→ EXERCISE TASK
Rewrite every line of the data, replacing "common name" with "vernacular name" and changing nothing else. Omit the pictures from your answer.

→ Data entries
====================
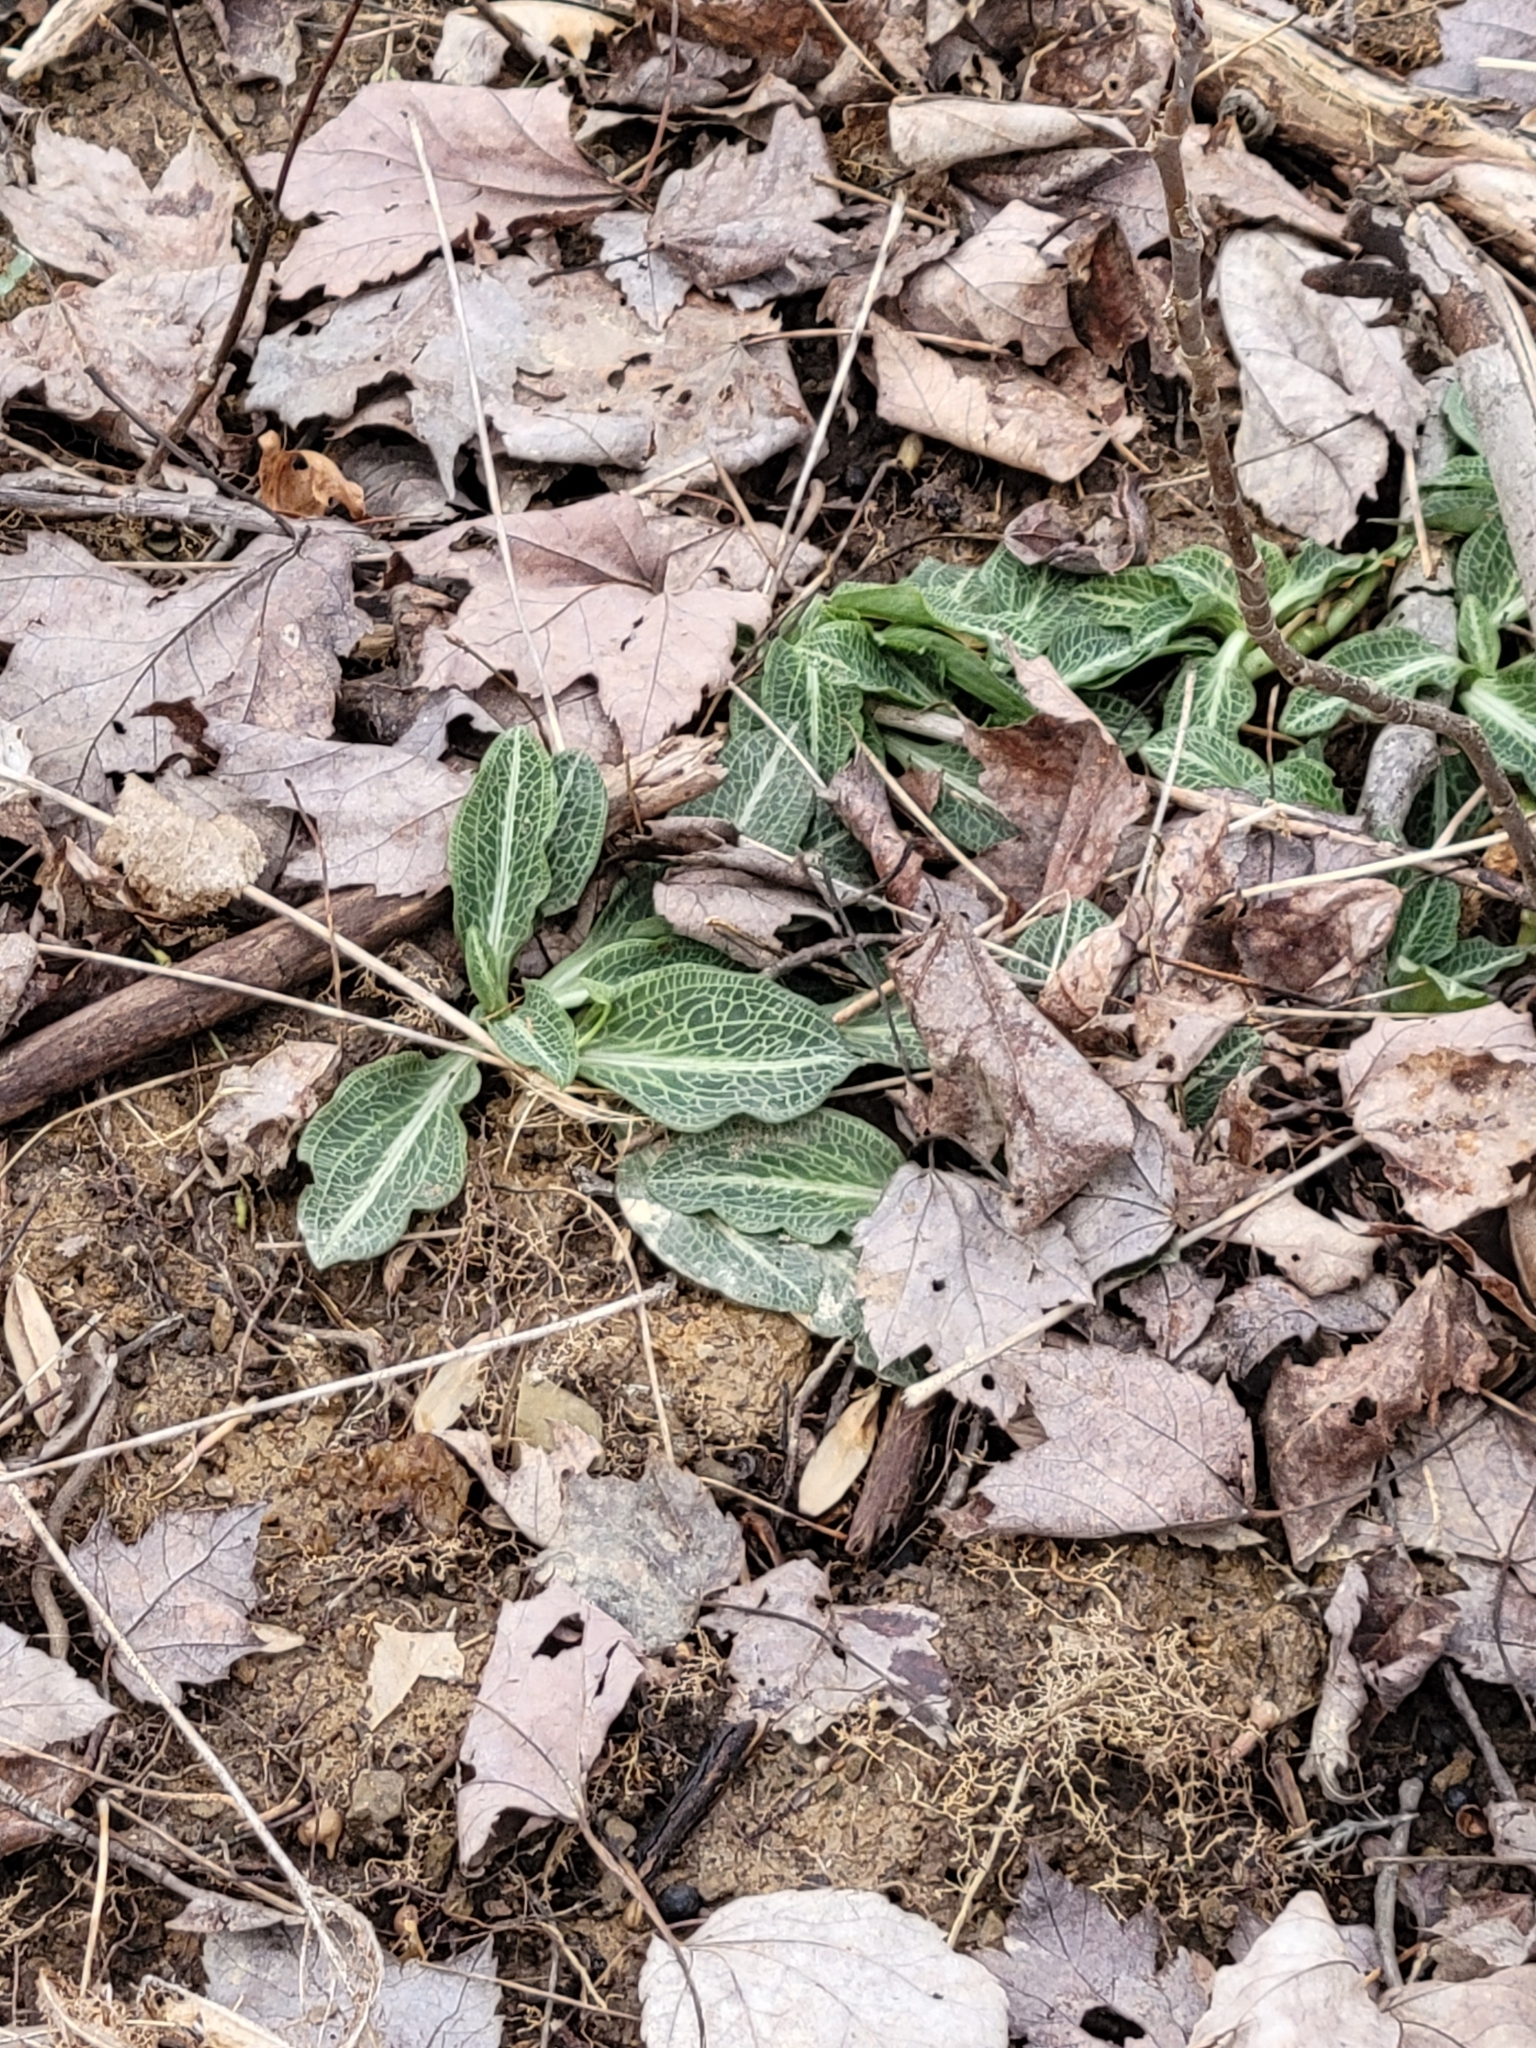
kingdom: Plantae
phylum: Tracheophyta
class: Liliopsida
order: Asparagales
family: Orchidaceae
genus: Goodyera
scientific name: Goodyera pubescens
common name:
====================
→ IN RESPONSE
kingdom: Plantae
phylum: Tracheophyta
class: Liliopsida
order: Asparagales
family: Orchidaceae
genus: Goodyera
scientific name: Goodyera pubescens
vernacular name:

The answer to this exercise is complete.